Oh, and the one other place I have seen copper compounds that could have possibly contaminated my cannabis resin was in the puddle of faint blue cloudy water and fusel oils leftover in a rotovap after the initial distillation of brand-new bulk190 proof ethanol. Presumably this blue color was from copper oxide present in the enormous copper stills used to make the ethanol. So there is just one more reason to pre-distill your solvents at a temperature at least 20°C cooler than that at which it will be distilled from your cannabis resin before ever using said solvents to extract cannabis!
I used copper packing on my recovery still at 5gal scale.
Moved to copper column and condenser on my early keg based 15 gal still.
On both occasions that I tried recovering the last of the EtOH off the extracted plant material by distillation, the alcohol I got back was vividly blue. My assumption was Copper Sulphate. With the Sulphur presumably coming from proteins in the plant material (amino acids Methionine & Cystine).
Yea, copper’s wide but limited reactivity is why it’s used spirit distillation, many conjures thats arent sulfer based are known to be affected by copper at least to a small degree. I just figured that very few cannabinoids will be volatile enough to make it over and almost all the terpenes in cannabis are found is another plant that has been distilled with copper condensers.

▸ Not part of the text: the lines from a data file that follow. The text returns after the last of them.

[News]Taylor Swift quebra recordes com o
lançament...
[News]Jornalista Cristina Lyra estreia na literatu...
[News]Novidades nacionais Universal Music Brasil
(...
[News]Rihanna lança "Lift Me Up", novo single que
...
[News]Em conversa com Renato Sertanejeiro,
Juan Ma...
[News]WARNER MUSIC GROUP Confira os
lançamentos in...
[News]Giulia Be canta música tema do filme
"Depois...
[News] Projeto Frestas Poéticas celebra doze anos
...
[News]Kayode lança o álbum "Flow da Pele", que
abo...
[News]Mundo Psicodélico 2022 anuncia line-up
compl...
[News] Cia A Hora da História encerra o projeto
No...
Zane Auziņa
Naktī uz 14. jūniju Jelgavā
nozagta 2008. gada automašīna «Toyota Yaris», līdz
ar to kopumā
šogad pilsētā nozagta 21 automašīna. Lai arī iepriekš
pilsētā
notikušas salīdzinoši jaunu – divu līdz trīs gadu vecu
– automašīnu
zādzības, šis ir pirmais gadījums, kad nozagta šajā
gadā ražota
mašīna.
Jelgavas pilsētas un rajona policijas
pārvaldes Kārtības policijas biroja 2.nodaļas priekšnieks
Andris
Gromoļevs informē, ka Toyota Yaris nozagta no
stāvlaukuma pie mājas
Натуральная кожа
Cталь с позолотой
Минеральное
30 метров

Any acidity will corrode copper, acid vapors can Co distill with etoh. Terpines on their own have no ph, due to non polar nature. When emulsifyed with water, or traces of water in etoh it can modify the ph. Try to test the pH of a hydrosol vs the separated oil. It proves the theory. Before you do the build get some copper and immerse it into a solution that will simulate operating. Get some copper test strips meant for aquarium use to test. Share the findings with us.

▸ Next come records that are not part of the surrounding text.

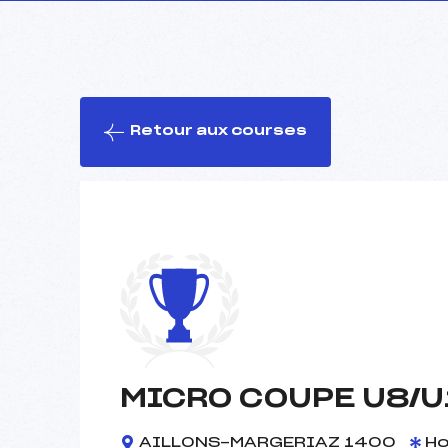
Retour aux courses
MICRO COUPE U8/U
AILLONS-MARGERIAZ 1400
H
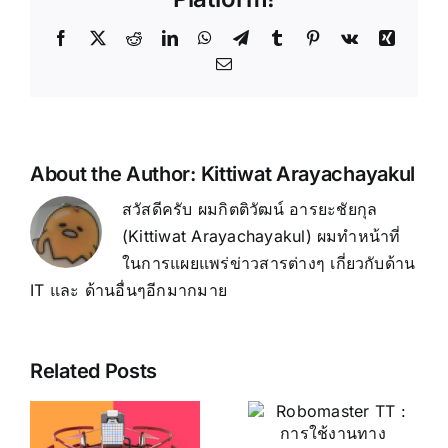
ใน
งาน
Facebook
X
Reddit
LinkedIn
WhatsApp
Telegram
Tumblr
Pinterest
Vk
Xing
ต่างๆ
Email
About the Author:
Kittiwat Arayachayakul
สวัสดีครับ ผมกิตติวัฒน์ อารยะชัยกุล
(Kittiwat Arayachayakul) ผมทำหน้าที่
ในการแผยแพร่ข่าวสารต่างๆ เกี่ยวกับด้าน
IT และ ด้านอื่นๆอีกมากมาย
Related Posts
การแก้ไข
Robomaster
ปัญหาทั่วไป
TT : การใช้
ของ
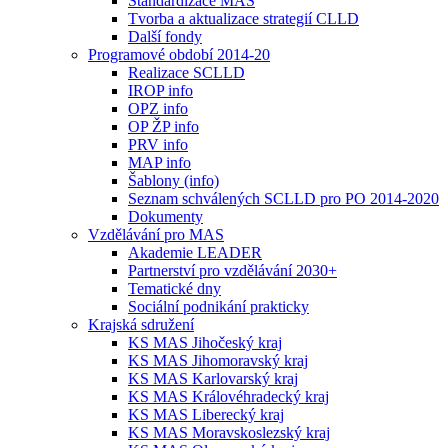
Standardizace MAS
Tvorba a aktualizace strategií CLLD
Další fondy
Programové období 2014-20
Realizace SCLLD
IROP info
OPZ info
OP ŽP info
PRV info
MAP info
Šablony (info)
Seznam schválených SCLLD pro PO 2014-2020
Dokumenty
Vzdělávání pro MAS
Akademie LEADER
Partnerství pro vzdělávání 2030+
Tematické dny
Sociální podnikání prakticky
Krajská sdružení
KS MAS Jihočeský kraj
KS MAS Jihomoravský kraj
KS MAS Karlovarský kraj
KS MAS Královéhradecký kraj
KS MAS Liberecký kraj
KS MAS Moravskoslezský kraj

i dont use water so its not really hydrosol right? the only acid they would be exposed to is the ethanolic carbonic acid but that should be almost entirely dissipated by this point, i wouldnt be able to pull a vacuum if there was any co2 left in solution, but i will try measuring the ph next time with universal strips
So what if I have a still for reclaiming ethanol that’s all stainless steel except for the condensing coils those are copper. My builder is trying to say the stil would be 20x slower with stainless coils. Could I get some help on the subject?